▸ Your objective
Continue the Superior Court memorandum on James Copeland's PCRA appeal, starting after its final sentence.

*** Selected passage ***

J-S34021-17
NON-PRECEDENTIAL DECISION - SEE SUPERIOR COURT I.O.P. 65.37
COMMONWEALTH OF PENNSYLVANIA IN THE SUPERIOR COURT OF
PENNSYLVANIA
v.
JAMES COPELAND
Appellant No. 172 EDA 2016
Appeal from the PCRA Order Dated December 18, 2015
In the Court of Common Pleas of Philadelphia County
Criminal Division at No(s): CP-51-CR-1007631-1999
BEFORE: BOWES, J., SOLANO, J., and PLATT, J.*
MEMORANDUM BY SOLANO, J.: FILED AUGUST 16, 2017
Appellant, James Copeland, appeals pro se from the order denying his
petition filed under the Post–Conviction Relief Act (“PCRA”), 42 Pa.C.S. §§
9541–9546. We affirm.

*** End of Selected passage ***
*** Data excerpts ***

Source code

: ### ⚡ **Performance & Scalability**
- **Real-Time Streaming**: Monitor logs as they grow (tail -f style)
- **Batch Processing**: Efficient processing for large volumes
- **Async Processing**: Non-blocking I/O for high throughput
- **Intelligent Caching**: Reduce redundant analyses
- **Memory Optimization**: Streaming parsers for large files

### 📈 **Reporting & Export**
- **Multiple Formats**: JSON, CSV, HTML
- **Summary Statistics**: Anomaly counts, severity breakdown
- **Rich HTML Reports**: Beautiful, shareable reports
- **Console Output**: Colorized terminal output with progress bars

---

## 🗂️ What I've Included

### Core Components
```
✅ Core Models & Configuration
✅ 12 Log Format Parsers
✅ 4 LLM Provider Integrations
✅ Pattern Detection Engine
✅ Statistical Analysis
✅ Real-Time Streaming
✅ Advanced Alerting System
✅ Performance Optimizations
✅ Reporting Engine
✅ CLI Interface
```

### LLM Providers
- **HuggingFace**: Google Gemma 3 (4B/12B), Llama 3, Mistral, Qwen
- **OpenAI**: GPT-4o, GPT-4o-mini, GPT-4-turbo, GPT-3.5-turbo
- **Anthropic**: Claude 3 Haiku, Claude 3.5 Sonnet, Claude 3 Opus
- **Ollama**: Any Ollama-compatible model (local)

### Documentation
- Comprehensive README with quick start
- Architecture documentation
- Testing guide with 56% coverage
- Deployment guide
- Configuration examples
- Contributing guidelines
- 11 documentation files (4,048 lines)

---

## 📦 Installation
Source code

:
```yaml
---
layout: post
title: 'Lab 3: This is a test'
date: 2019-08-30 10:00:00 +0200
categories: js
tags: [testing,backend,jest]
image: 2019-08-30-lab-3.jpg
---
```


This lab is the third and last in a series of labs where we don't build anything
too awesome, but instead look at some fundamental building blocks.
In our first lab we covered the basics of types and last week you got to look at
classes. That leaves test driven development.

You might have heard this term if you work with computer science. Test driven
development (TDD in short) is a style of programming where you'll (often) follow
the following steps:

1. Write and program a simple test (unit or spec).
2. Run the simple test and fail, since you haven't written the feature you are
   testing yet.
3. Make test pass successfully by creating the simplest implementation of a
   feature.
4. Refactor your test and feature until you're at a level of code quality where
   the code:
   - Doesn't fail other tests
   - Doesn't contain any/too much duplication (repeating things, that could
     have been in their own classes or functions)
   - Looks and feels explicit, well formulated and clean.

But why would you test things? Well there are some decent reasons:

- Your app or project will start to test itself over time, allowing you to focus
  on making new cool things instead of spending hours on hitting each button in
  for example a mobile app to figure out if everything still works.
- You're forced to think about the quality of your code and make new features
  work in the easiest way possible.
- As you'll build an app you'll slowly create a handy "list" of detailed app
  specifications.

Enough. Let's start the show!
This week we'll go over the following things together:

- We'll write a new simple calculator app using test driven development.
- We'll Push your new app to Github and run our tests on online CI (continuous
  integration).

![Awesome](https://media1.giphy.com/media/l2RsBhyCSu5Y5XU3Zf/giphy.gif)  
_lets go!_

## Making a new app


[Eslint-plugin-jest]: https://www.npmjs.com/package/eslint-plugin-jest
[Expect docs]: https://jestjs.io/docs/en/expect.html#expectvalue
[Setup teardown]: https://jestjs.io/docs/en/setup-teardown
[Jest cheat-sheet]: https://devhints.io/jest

*** End of Data excerpts ***

▸ Result
In a prior appeal, we summarized the procedural background of this
case as follows:
Appellant’s first jury trial occurred in 2000, but that jury was
unable to reach a verdict. His second trial was held in 2002, and
that jury found Appellant guilty of two counts of first degree
murder and one count of carrying a firearm without a license. In
2006, however, this Court vacated Appellant’s sentence and
reversed his convictions due to an erroneous jury instruction on
alibi. Appellant was then tried for a third time in 2011.
Following his third trial, the subject of the instant appeal,
Appellant was again convicted of two counts of first degree
murder and one count of carrying a firearm without a license.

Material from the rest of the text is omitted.